Tenho a certeza que se o Mateus não a proibisse de descer, agora estava a cuspir todas as palavras entaladas desde há três anos ao Leonardo.

Não que ele não merecesse ouvi-las, mas não hoje.

Não quando estamos a minutos de embarcar em algo que é desconhecido para os três.

Tempo juntos.

Os três.

Durante quatro dias e no meio da natureza onde as distrações exteriores vão ser escassas e o tempo que temos para dedicar-nos a conhecer-nos vai ser bastante.

Tanto que sinto-me assustada.

- Estás mais calada que o normal.

A sua voz masculina traz-me à realidade. Uma realidade em que o carro já desliza pelo alcatrão da estrada e as árvores vão desaparecendo à medida que a velocidade aumenta.

Desvio o meu olhar da estrada e esbarro com a sua figura ao meu lado com a atenção depositada na estrada.

Uma mão no volante enquanto que o outro braço descansa na janela aberta, o rosto iluminado pelos pequenos raios do sol, a barba aparada (como sempre), a mandíbula bem traçada, os braços trabalhados semi-escondidos por uma t-shirt de manga curta e...

- Não é que não goste ser o teu centro de atenções, mas dessa maneira pressionas-me - desvia o olhar da estrada para se focar em mim - A discrição continua a não ser o teu forte, Nena - ponho os olhos em branco e respiro fundo para não cravar a minha mão no seu ombro - Ele é sempre assim?

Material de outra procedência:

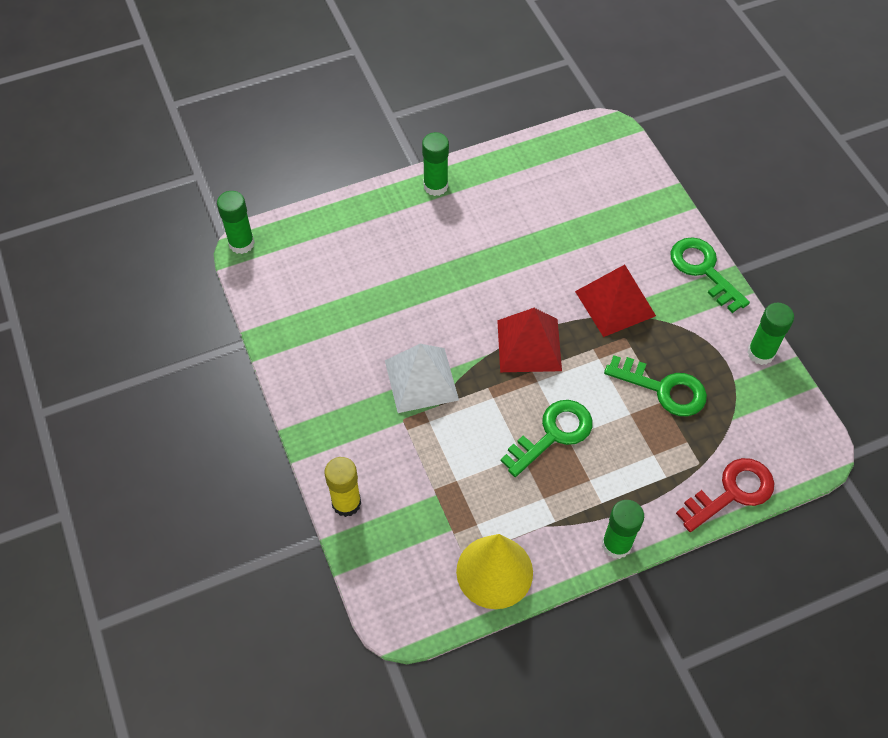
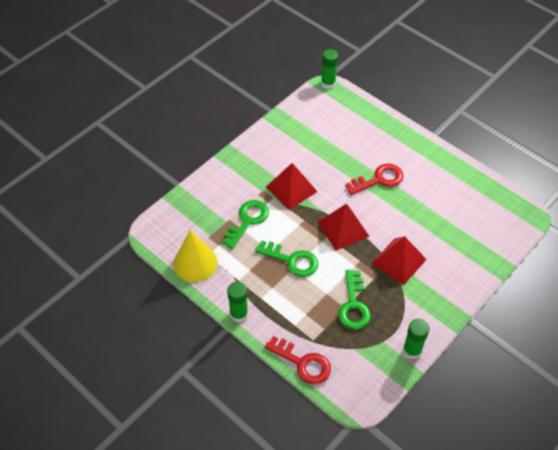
camera: 65 degrees right, 5 degrees down
yellow glue stick [324,457,361,517] -> none
white pyramid [385,344,459,413] -> red pyramid [266,163,318,210]
green glue stick [422,132,449,196] -> none
green key [670,237,750,313] -> green key moved to [222,200,269,249]
none -> red key [345,163,403,195]

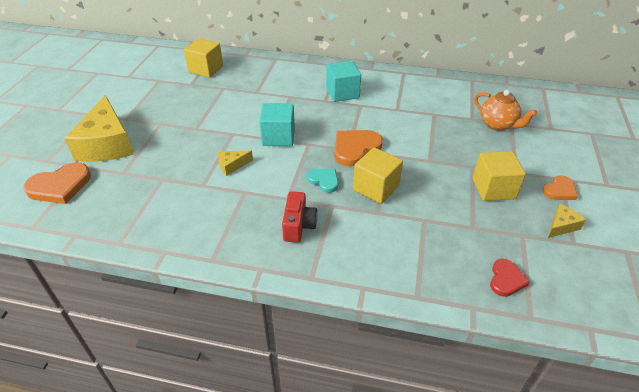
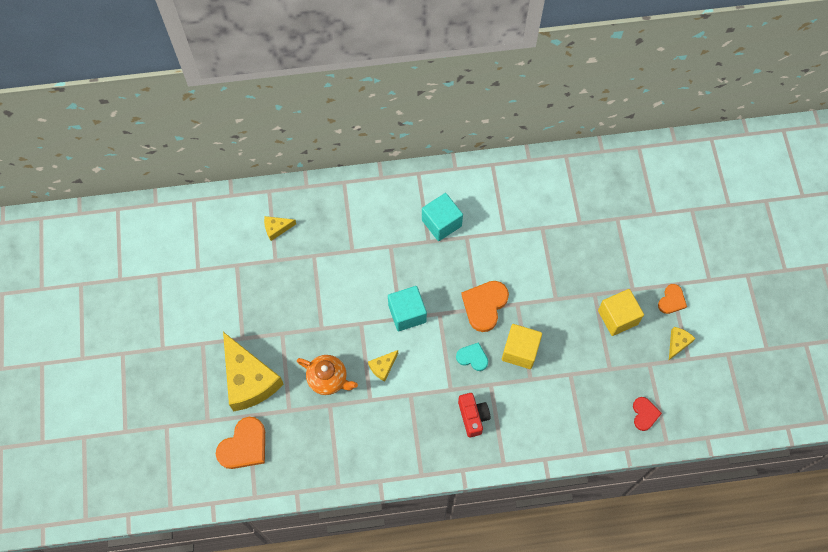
camera: 20 degrees left, 25 degrees up
yellow cube [184,38,223,78] -> yellow cheese [264,216,296,241]
orange teapot [474,90,538,131] -> orange teapot moved to [297,355,358,395]

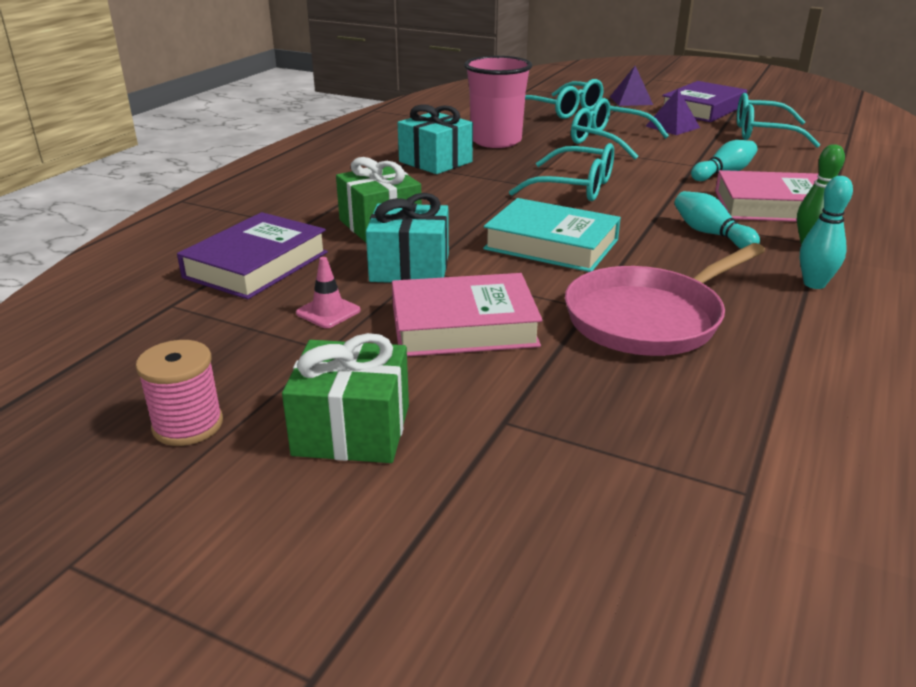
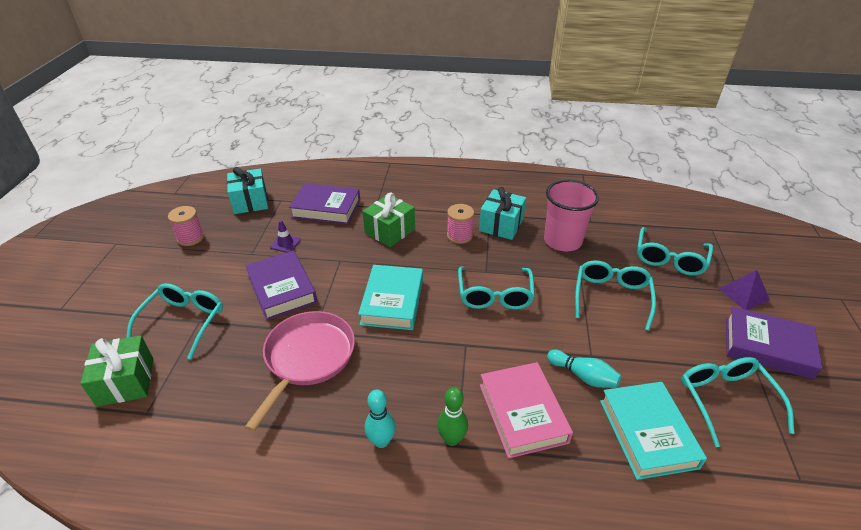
camera: 70 degrees right, 10 degrees up
green gift [282,333,409,463] -> green gift moved to [80,336,154,407]
pink traffic cone [296,257,361,328] -> purple traffic cone [270,220,301,253]
turquoise gift [366,193,449,283] -> turquoise gift moved to [227,167,268,214]
pink book [392,273,542,356] -> purple book [245,251,317,320]
pink pan [565,243,765,356] -> pink pan turned 75 degrees clockwise [245,311,355,432]
purple pyramid [646,89,700,135] -> none
turquoise bowling pin [674,191,760,249] -> none
none -> turquoise glasses [126,283,223,359]
none -> pink spool [447,204,474,244]
none -> turquoise book [600,382,707,480]

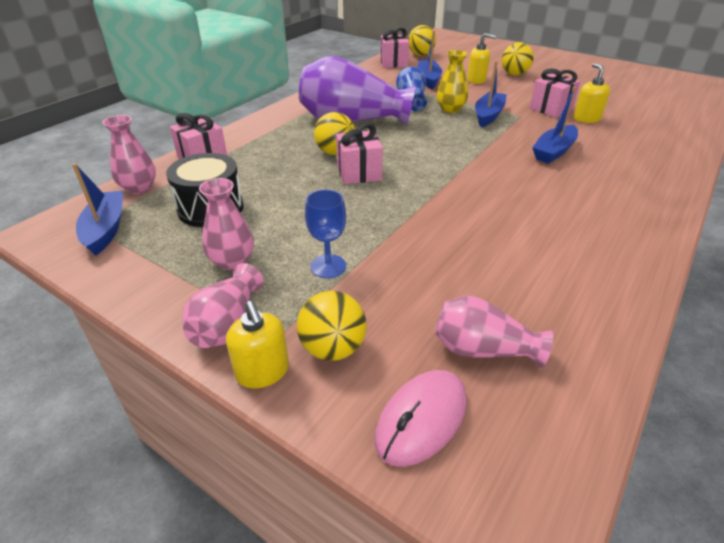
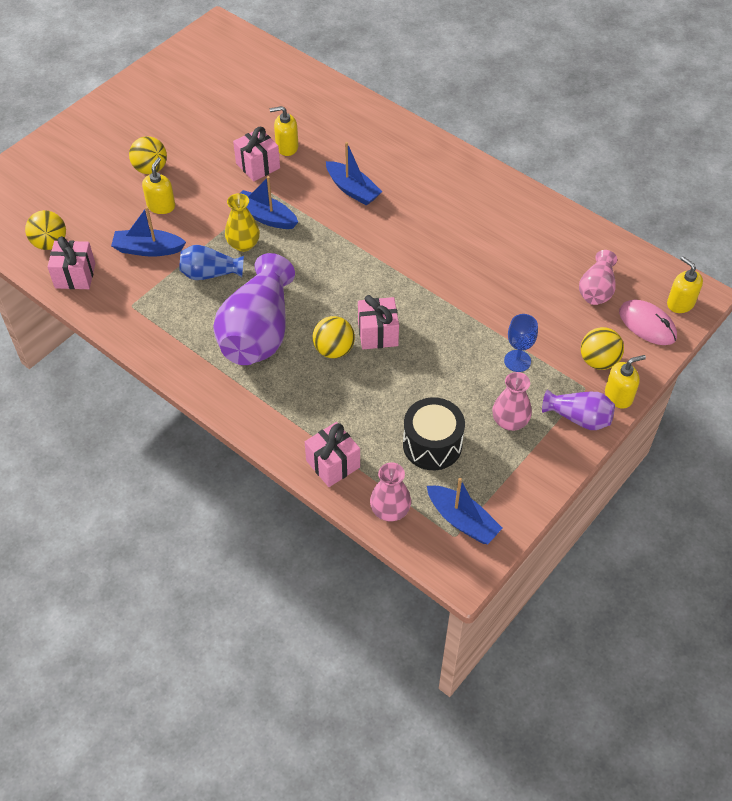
camera: 85 degrees left, 15 degrees up
blue boat [72,163,123,256] -> blue boat turned 135 degrees counterclockwise [427,478,502,544]
pink vase [182,263,263,348] -> purple vase [542,389,615,430]
none -> yellow soap dispenser [667,256,703,313]

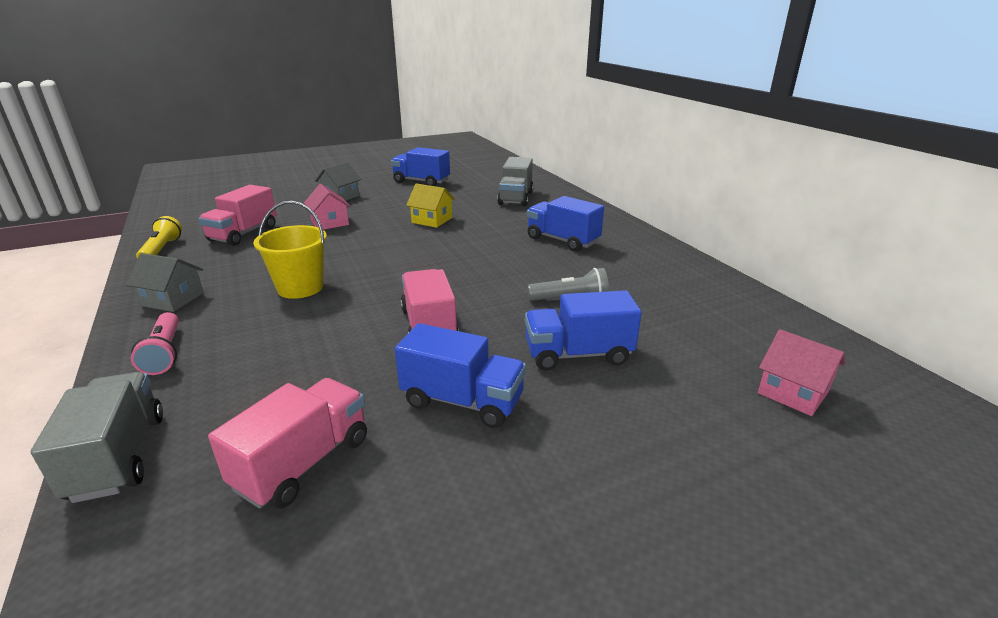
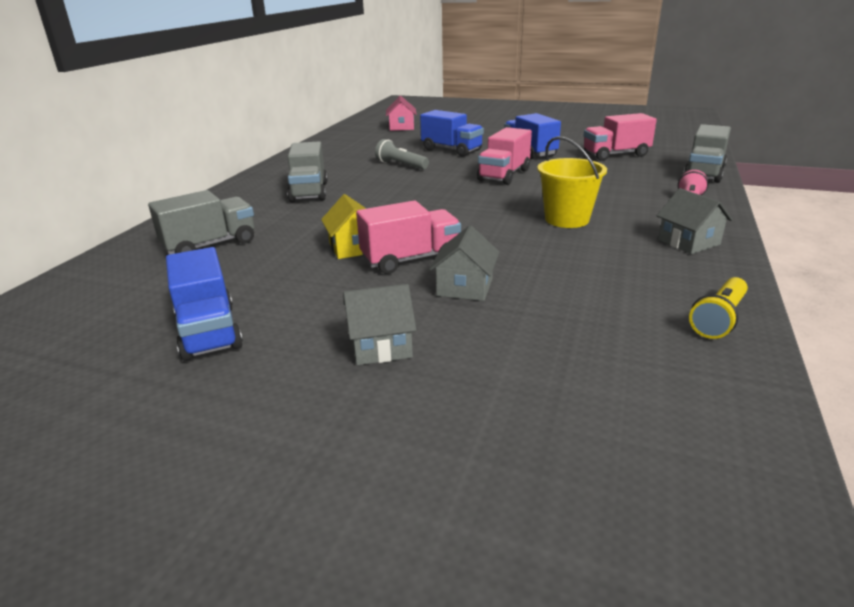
camera: 135 degrees left, 0 degrees up
pink truck [199,185,277,246] -> pink truck moved to [356,201,461,274]
pink house [304,184,351,230] -> grey house [429,225,499,301]
blue truck [527,196,604,252] -> grey truck [287,142,328,202]

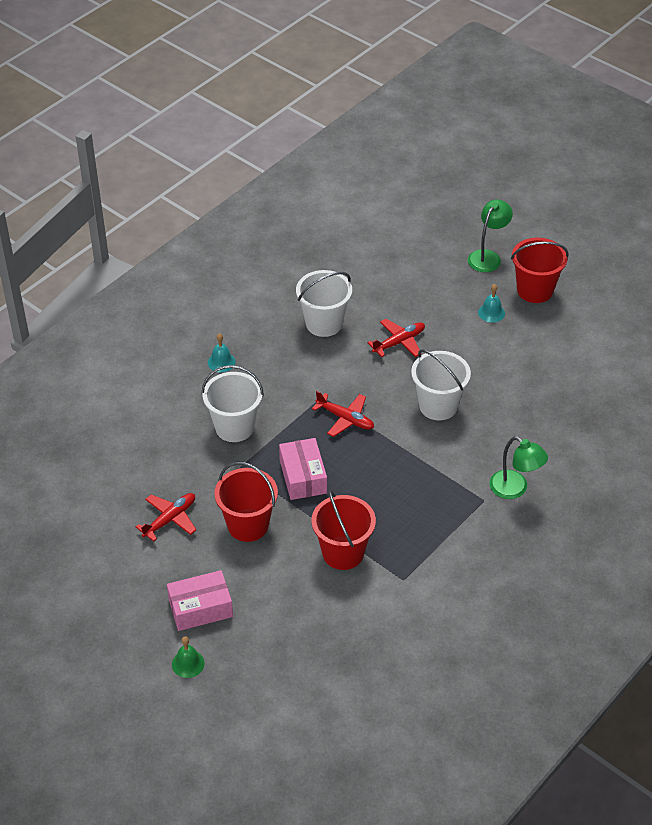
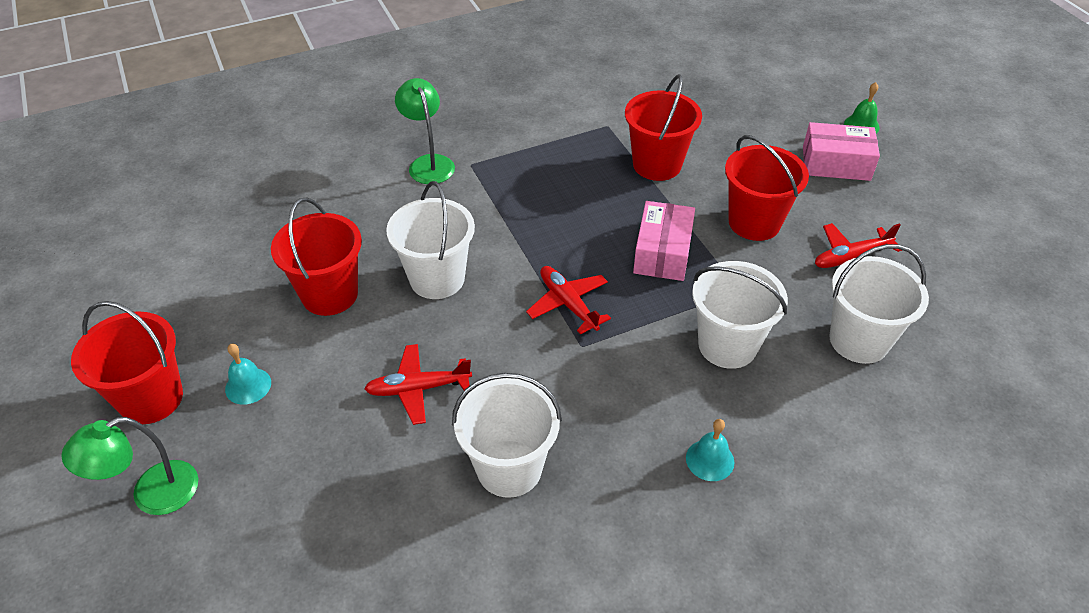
camera: 155 degrees left, 0 degrees up
none -> red bucket [271,198,362,316]
none -> white bucket [829,244,929,364]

Aponta com o queixo para o espelho e eu necessito de me retorcer no assento para ter a mesma visão que ele: o Leo a dormir com o urso acastanhado nos braços junto ao peito.

- Estava tão ansioso com o acampamento que não dormiu quase nada... mas sim, normalmente ele adormece nas viagens de carro.

- Cálculo que tu também dormiste pouco, porque não descansas um bocado? Falta... - olha para o relógio que costuma trazer no pulso - Meia hora, talvez um pouco mais para chegarmos, não é muito, mas é melhor do que nada - abro a boca para o contrariar - Descansa.